• TASK
Repeat each line of the material word for word.

• AVAILABLE DATA
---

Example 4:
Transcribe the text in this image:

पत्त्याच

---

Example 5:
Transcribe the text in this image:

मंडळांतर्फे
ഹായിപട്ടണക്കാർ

• FINAL ANSWER
---

Example 4:
Transcribe the text in this image:

पत्त्याच

---

Example 5:
Transcribe the text in this image:

मंडळांतर्फे
ഹായിപട്ടണക്കാർ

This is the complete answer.